Step one: The long-suffering spouse had a skin cancer removed from his eyelid yesterday. In the course of that, he had to sign the privacy protection document that we've all been signing for a few years now. Signing and not reading, of course. The document spells out, presumably accurately, to whom the provider can release your health information. It included Homeland Security, in the interest of national security, and to law enforcement officials for the protection of the president.
Now how on earth is my health information going to be useful in protecting the president? And how far are they willing to go to protect him? One doesn't have to think very long before coming up with absurd -but alarmingly possible- examples of how this might be used. Should HIV-positive individuals be barred from presidential appearances, lest they bleed on him? How about people with a history of mental illness? How mentally ill is mentally ill enough and who gets to decide that?
Step two: Yet another NPR story has me musing on a related privacy issue. Arlan Specter originally claimed that Harriet Miers believed the Constitution does provide a right to privacy. He has since, however, retracted his statement, apparently at the White House's behest. Now he says he must have misinterpreted her remarks.

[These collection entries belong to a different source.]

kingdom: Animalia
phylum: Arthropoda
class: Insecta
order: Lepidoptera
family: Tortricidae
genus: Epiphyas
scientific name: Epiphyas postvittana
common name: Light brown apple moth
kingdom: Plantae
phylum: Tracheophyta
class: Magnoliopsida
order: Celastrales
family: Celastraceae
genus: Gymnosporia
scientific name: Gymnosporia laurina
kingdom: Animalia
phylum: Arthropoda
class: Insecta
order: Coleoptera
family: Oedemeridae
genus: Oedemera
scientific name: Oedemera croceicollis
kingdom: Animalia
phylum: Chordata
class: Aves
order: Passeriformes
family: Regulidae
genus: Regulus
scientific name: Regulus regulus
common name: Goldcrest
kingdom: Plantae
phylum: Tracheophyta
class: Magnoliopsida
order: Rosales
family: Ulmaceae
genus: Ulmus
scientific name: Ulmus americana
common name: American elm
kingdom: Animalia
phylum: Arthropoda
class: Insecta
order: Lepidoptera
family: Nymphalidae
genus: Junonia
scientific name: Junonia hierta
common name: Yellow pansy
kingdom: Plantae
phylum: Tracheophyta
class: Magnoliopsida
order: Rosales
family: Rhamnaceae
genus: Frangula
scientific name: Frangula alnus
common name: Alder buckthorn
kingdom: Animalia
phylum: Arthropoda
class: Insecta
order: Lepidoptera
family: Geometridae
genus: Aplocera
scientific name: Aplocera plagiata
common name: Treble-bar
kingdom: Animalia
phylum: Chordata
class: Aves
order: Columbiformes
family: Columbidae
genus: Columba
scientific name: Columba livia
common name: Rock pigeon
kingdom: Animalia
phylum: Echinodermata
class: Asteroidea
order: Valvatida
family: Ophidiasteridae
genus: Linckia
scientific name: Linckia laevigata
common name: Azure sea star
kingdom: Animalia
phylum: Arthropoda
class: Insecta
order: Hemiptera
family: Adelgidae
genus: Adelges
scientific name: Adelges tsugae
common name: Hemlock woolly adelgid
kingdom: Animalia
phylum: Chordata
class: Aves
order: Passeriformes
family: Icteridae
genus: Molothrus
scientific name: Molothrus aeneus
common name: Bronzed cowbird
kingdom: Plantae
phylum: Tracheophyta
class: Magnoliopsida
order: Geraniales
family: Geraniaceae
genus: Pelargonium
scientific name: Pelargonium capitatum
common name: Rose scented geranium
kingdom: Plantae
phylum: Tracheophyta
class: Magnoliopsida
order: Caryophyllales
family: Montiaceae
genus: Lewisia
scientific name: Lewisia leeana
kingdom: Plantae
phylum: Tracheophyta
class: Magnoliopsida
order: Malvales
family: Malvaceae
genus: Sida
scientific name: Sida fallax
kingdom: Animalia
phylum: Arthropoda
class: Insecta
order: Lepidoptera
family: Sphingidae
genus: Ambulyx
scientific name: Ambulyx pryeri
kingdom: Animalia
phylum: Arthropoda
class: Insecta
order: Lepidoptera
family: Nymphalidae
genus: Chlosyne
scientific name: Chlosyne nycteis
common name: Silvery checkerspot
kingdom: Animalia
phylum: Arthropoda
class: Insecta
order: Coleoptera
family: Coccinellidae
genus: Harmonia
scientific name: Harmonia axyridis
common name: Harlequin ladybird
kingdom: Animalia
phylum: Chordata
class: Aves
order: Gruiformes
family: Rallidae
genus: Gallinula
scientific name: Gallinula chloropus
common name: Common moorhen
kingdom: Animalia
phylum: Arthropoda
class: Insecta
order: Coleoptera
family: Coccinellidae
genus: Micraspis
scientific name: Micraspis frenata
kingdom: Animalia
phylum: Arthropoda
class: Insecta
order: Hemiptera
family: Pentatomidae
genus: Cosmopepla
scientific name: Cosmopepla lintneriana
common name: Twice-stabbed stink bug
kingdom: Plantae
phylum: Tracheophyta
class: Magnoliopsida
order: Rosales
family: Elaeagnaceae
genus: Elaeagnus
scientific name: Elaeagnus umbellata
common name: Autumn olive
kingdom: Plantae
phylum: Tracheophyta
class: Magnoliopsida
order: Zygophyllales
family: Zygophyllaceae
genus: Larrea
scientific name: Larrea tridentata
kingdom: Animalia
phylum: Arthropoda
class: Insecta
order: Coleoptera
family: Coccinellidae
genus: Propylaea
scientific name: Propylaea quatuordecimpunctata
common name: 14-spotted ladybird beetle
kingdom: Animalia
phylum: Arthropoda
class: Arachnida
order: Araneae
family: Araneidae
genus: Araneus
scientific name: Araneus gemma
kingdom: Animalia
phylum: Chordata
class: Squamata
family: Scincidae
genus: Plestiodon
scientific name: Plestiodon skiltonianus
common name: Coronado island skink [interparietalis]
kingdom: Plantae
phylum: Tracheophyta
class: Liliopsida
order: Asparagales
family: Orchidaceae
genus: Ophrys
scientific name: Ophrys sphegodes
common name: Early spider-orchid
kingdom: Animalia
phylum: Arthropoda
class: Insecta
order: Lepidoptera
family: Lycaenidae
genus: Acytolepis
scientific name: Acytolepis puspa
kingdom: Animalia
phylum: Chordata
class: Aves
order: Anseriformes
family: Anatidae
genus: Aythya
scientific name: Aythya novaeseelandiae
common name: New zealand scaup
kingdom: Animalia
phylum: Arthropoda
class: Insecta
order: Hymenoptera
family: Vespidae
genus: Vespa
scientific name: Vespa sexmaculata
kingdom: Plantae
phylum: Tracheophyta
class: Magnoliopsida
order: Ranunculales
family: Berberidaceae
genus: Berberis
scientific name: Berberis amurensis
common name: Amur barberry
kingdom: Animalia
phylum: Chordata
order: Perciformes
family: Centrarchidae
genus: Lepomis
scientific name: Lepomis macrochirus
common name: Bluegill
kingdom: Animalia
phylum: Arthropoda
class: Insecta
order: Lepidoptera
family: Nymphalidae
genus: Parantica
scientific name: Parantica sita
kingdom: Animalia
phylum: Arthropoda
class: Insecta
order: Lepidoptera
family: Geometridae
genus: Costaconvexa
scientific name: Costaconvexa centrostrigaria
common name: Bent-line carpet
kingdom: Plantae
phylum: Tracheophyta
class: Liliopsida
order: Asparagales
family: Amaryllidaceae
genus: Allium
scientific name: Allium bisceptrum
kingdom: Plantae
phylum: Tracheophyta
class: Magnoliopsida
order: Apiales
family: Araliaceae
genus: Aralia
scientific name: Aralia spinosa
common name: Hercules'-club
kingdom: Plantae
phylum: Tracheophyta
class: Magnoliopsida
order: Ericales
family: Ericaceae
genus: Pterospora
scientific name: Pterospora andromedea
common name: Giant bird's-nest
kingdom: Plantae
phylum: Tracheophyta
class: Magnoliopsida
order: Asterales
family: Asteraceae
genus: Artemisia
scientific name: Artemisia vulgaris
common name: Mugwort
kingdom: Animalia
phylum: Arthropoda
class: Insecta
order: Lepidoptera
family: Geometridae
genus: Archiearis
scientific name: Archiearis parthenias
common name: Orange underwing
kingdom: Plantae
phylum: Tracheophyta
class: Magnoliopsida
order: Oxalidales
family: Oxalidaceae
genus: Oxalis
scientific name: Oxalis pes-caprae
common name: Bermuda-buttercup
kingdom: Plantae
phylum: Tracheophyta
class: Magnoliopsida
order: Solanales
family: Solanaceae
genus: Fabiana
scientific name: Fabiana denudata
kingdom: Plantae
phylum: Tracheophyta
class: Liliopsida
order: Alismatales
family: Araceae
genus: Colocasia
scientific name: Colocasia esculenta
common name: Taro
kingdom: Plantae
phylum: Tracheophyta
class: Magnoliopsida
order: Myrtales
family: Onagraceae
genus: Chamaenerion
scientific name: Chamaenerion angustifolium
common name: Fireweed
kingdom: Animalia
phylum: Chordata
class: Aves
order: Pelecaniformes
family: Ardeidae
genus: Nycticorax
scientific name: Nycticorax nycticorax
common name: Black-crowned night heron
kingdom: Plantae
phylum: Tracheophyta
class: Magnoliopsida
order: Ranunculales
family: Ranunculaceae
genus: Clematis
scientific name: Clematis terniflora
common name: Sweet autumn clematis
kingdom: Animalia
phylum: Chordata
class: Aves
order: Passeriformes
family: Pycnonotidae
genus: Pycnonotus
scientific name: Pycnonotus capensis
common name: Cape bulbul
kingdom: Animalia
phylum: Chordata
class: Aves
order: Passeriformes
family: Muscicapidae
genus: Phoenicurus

The case that she was asked about was Griswold v. Connecticut, from 1965. I'm not a lawyer, and this is very far from my area of expertise. But I am literate, and it sure looks to me like Connecticut had criminalized any use at all of contraception. It doesn't require a very robust definition of privacy to realize that such a law has no possibility of being enforced and needs to be struck down.
Which is what the court did. And Harriet Miers either thinks this case was rightly decided or she doesn't. Arlan Specter isn't sure and therefore we're not sure.
Two questions naturally arise. Why was she being asked to comment on such a minimalist definition of privacy? Surely we can do better than that. And why this case in particular? Please tell me that we aren't headed back to a political climate where contraception is illegal or circumscribed. Are we?
My poorly-though-out position on privacy has always been that my life is an open book. If the FBI wants to get my patron records from the public library (to save you time, I check out books about yoga, cooking, knitting, religiosity, with the occasional summer-time nosedive into chicklit) or Homeland Security wants my health records (terrible allergies, by the way) then at least they're occupied and not doing something more destructive. But hold on just a cotton-pickin' minute here.
The confluence of these two completely unrelated experiences has me worried. When you add in the surreal Indiana proposal to require a permit -and a wedding- before allowing in vitro fertilization, it doesn't take a genius to notice that this could get weird and dangerous fast.
So, assuming I'm not wringing my hands over nothing, where do we go from here? All I can think of harkens back to yesterday's post. Those of us who aren't card-carrying members of the ACLU might need to consider it. There's a Constitution to protect here. Or make me another suggestion. I'm all ears.